A lot of programs are interactive - they ask us for our user names, or birthdate, or what our favorite fruit is, or what command we want to give to a character in a computer game.

And here's the thing - the programmer doesn't necessarily know what we're going to type. If it's asking for our favorite fruit, it could be 'apple', or 'banana', or something more obscure like 'jackfruit' or 'starfruit'.  The program has to be prepared for whatever we type in...

And sometimes, well... people make mistakes. Typos. They might be asked for their favorite fruit, and instead hit the 'ENTER' key without typing anything. Or accidentally type ap4le. Or bannnana. Or 42.

And sometimes, someone who knows the system very well can deliberately type in something else. For example, the program might have reserved enough space for whatever they consider appropriate for a fruit. Maybe there's enough space to type jackfruit_____ (giving extra room, just in case.)

But what happens if someone types in jackfruit_____gotomyvirus?

It's possible for everything past the buffer, everything past the space reserved for that user in put, to overwrite whatever happened to be at that location. It's still all in binary, of course. So it's as though the computer had said 011001010 and now says 010010110. But if that location was, oh, let's say instructions for the next step of the program... and the new instructions basically tell it to go to another location and run a bit of code that does something malicious (i.e. 'go to my virus'), then congratulations. Your program has a vulnerability that has now been exploited and used to launch a computer virus.

Computers only do what they are told to do, no more and no less. If it thinks a program is telling it to go to a location, it doesn't know that the command was altered... it just follows the instruction and goes to that location. And if that location includes a list of other commands, commands telling it to start a remote trojan that takes over your computer, or secretly record everything you type, or run a program mining for cryptocurrency, or check for orders from another computer and send multiple information requests to a designated website... well, it's just doing what the instructions said.

There are countermeasures, of course. Secure coding practices that check user input for things like this, and/or cut off anything that goes beyond the allotted space.

This also is just one example of a vulnerability, to give readers a sense of how it works.

(It's also just one area of this vast realm we call 'cybersecurity' that I'm interested in.

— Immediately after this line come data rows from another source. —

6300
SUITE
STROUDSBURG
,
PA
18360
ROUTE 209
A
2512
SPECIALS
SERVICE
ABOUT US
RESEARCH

Not so much finding those vulnerabilities and exploiting them - though there are people who make a living finding such things - so much as looking at a virus and figuring out how it does what it does. I think I'd have to set up a virtual machine, get some code I suspect is malicious, and then watch/monitor the actions it takes when it runs. I'd probably need something that breaks down those actions into machine language, and have to understand that language well enough to go looking for where the instructions are altered. Figure out where something is entered to overwrite what was supposed to be in the program and put in new instructions. And it'll look different for the various vulnerabilities, too. Plus there's an ongoing cat and mouse game to this. That is, anti-virus programs can identify sequences of 1's and 0's that indicate something malicious is going on, so hackers sometimes encrypt the virus or alter it on a regular basis so that it looks like something different.

I haven't gotten down into the weeds of this yet. Tbh I'm hesitant to start up my own 'sandbox' and risk infecting my systems if I do something stupid. I'd sort of prefer to know someone already doing this kind of work, and learn from them as much as possible.

I like the idea, though, and may just jump in and start messing around with it at some point. If I break something, well, I'll just have to learn how to fix it afterwards, right? It's just... there are tons of other interesting things to explore, as well!)